Un silence vacillant, celui qui se perd, s’effiloche, cherche son chemin pour faire advenir les mots. Le silence est toujours absence.
Marie-Claire rend visite à sa vieille mère condamnée à finir sa vie en maison de retraite. Elle l’interroge sur l’histoire de son grand-père mort il y a longtemps et dont personne ne parle. Sa mère s’enferme dans un silence têtu. Elle ne veut plus se souvenir de la mort de son propre père, ou bien on lui en a caché les circonstances ou alors ce serait trop douloureux d’apprendre la vérité. Tant de mensonges circulent dans cette famille, « des questions du passé brûlaient les lèvres mais il ne fallait pas en parler ». Des secrets familiaux perpétués de génération en génération. On a peur de ses morts, on n’arrive pas à en parler mais on les porte comme un fardeau. Le silence en creux fait le lit des pires imaginations, chez l’enfant comme chez l’adulte.

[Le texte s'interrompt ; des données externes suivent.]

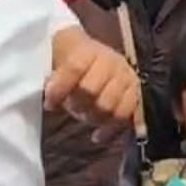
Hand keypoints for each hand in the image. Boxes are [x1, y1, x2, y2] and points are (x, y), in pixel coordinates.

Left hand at [45, 26, 138, 142]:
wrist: (93, 56)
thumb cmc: (72, 60)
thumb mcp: (57, 59)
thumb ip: (52, 75)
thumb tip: (50, 97)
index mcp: (89, 49)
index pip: (75, 67)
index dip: (60, 88)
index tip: (49, 103)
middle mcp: (112, 62)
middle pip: (92, 90)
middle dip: (77, 105)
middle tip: (70, 108)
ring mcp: (126, 78)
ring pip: (110, 107)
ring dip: (93, 117)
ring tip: (84, 116)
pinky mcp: (136, 94)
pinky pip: (126, 117)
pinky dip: (110, 130)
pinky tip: (97, 136)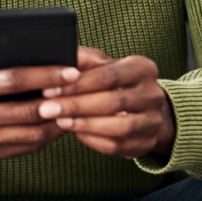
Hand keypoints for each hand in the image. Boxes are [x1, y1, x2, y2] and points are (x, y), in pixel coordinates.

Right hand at [0, 38, 80, 162]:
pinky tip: (54, 124)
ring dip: (56, 123)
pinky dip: (42, 138)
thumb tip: (21, 42)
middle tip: (81, 91)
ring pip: (28, 135)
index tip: (70, 70)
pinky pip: (20, 149)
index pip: (12, 80)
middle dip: (59, 101)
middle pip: (26, 111)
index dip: (45, 75)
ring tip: (73, 107)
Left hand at [36, 47, 175, 159]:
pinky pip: (119, 146)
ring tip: (60, 121)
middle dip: (76, 106)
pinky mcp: (147, 143)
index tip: (49, 88)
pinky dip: (94, 140)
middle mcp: (154, 94)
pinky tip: (75, 132)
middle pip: (114, 102)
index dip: (78, 83)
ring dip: (85, 125)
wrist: (140, 106)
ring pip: (120, 127)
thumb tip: (64, 53)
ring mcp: (154, 121)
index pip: (109, 75)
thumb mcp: (101, 64)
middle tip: (47, 108)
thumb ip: (84, 59)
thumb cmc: (112, 80)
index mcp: (143, 68)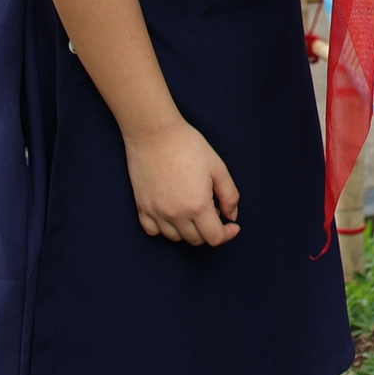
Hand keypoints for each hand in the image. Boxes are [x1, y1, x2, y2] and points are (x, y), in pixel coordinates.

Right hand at [123, 118, 240, 245]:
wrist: (155, 134)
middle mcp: (175, 215)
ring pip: (175, 237)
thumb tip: (231, 216)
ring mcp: (156, 213)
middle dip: (209, 230)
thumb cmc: (190, 147)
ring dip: (189, 230)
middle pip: (195, 239)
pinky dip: (165, 228)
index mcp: (198, 205)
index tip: (232, 225)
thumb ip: (229, 195)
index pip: (214, 238)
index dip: (227, 234)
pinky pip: (153, 231)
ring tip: (194, 208)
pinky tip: (173, 213)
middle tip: (214, 208)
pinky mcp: (141, 207)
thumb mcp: (218, 168)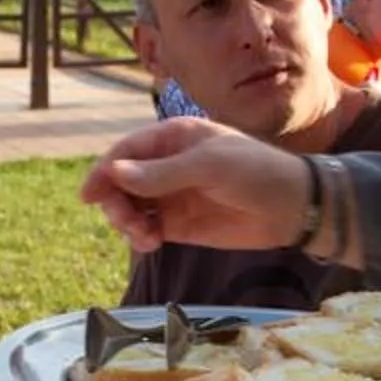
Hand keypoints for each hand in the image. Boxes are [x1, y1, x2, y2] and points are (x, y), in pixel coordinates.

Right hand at [80, 118, 310, 254]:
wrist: (292, 207)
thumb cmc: (255, 172)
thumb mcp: (209, 166)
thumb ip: (161, 173)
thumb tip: (114, 173)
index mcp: (173, 138)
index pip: (126, 152)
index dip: (104, 171)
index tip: (88, 196)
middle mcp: (166, 165)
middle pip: (121, 182)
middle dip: (116, 203)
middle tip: (128, 224)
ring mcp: (172, 195)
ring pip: (130, 208)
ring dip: (127, 223)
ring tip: (146, 238)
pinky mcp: (180, 224)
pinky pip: (146, 229)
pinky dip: (141, 237)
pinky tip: (152, 243)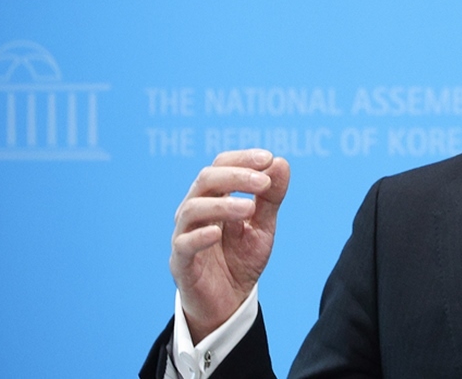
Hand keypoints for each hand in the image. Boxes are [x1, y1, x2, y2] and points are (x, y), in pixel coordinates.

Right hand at [170, 149, 290, 343]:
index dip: (242, 158)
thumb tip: (280, 162)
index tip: (268, 158)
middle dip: (236, 176)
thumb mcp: (263, 227)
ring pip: (193, 209)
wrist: (229, 303)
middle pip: (206, 180)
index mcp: (215, 198)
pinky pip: (183, 245)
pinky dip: (199, 236)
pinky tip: (217, 234)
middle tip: (263, 182)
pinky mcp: (181, 263)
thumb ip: (271, 198)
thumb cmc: (241, 260)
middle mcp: (196, 211)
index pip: (221, 166)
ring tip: (249, 209)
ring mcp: (185, 235)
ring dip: (223, 205)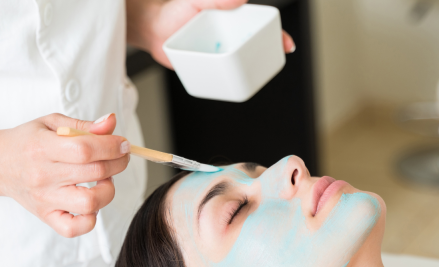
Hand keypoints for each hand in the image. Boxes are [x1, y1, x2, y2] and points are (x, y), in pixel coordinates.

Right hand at [0, 113, 129, 237]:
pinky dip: (90, 219)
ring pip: (89, 203)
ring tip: (102, 179)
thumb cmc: (26, 142)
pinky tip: (90, 202)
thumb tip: (112, 123)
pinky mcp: (46, 216)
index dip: (112, 146)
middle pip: (94, 173)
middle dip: (118, 163)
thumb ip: (84, 125)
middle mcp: (43, 176)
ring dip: (107, 190)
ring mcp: (45, 199)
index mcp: (41, 148)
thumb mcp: (51, 124)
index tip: (123, 144)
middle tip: (118, 157)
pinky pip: (74, 228)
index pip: (85, 149)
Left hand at [127, 0, 296, 68]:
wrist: (152, 32)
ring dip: (250, 73)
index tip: (286, 44)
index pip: (261, 27)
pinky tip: (233, 86)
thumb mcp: (195, 2)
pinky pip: (227, 78)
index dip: (278, 35)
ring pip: (244, 66)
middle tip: (270, 65)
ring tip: (249, 76)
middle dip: (268, 58)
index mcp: (233, 19)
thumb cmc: (173, 13)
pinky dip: (232, 84)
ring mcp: (222, 54)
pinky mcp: (213, 70)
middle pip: (257, 49)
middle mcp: (231, 38)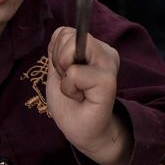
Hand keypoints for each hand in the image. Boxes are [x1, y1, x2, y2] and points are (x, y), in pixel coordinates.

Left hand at [46, 26, 129, 164]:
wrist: (83, 132)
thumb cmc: (71, 104)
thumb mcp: (58, 73)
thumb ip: (58, 52)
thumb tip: (58, 33)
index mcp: (95, 48)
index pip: (65, 32)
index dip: (56, 53)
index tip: (65, 74)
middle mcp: (105, 51)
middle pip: (68, 36)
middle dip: (58, 61)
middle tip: (69, 82)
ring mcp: (108, 64)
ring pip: (72, 48)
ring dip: (65, 76)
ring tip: (76, 89)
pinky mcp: (108, 81)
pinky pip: (75, 73)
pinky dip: (70, 88)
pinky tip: (81, 97)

Comment se construire quand l’histoire familiale s’est arrêtée en chemin. Quand les mots ont manqué.
L’auteure part en quête de tous ces morts pour construire un roman familial, « avoir été ou n’avoir pas été sur Terre, quand il n’y a plus aucune trace, seul un témoin peut en attester ». Elle mène une enquête minutieuse, accumulant le moindre fait, le moindre indice. Comme une historienne elle s’intéresse aux événements avérés.
Des faits auxquels il faudra donner une âme, un semblant de réalité. On navigue entre les « peut-être, sans doute », dans une incertitude paralysante. Pour aller de l’avant, il faut anticiper un but et pouvoir se retourner pour voir le chemin parcouru.
Avec une infinie délicatesse, elle raconte sa relation douloureuse à sa mère, celle des non-dits, des reproches, des interdits, et son amour pour elle « on a l’air bête, à soixante-cinq ans, de pleurer la tendresse de sa mère, la tendresse que l’on n’a jamais connue de sa mère, la tendresse que personne à sa place n’a jamais pu nous donner. Parce que, ce qu’on voulait, c’était sa tendresse à elle ».
Marie-Claire, par ce travail de mémoire, fait revivre son grand-père « par la magie du récit reconstruit dans ses dernières heures, quelques trouvailles, une date, une heure, une adresse, des noms ». Les pièces du puzzle s’assemblent sous nos yeux.
Tout enchante dans ce récit : une écriture puissante, des phrases que l’on se répète pour ne pas les oublier, des phrases que l’on aurait aimé inventer soi-même pour décrire le silence des liens familiaux et la relation entre une mère et sa fille quand sonne l’heure de l’irrémédiable séparation.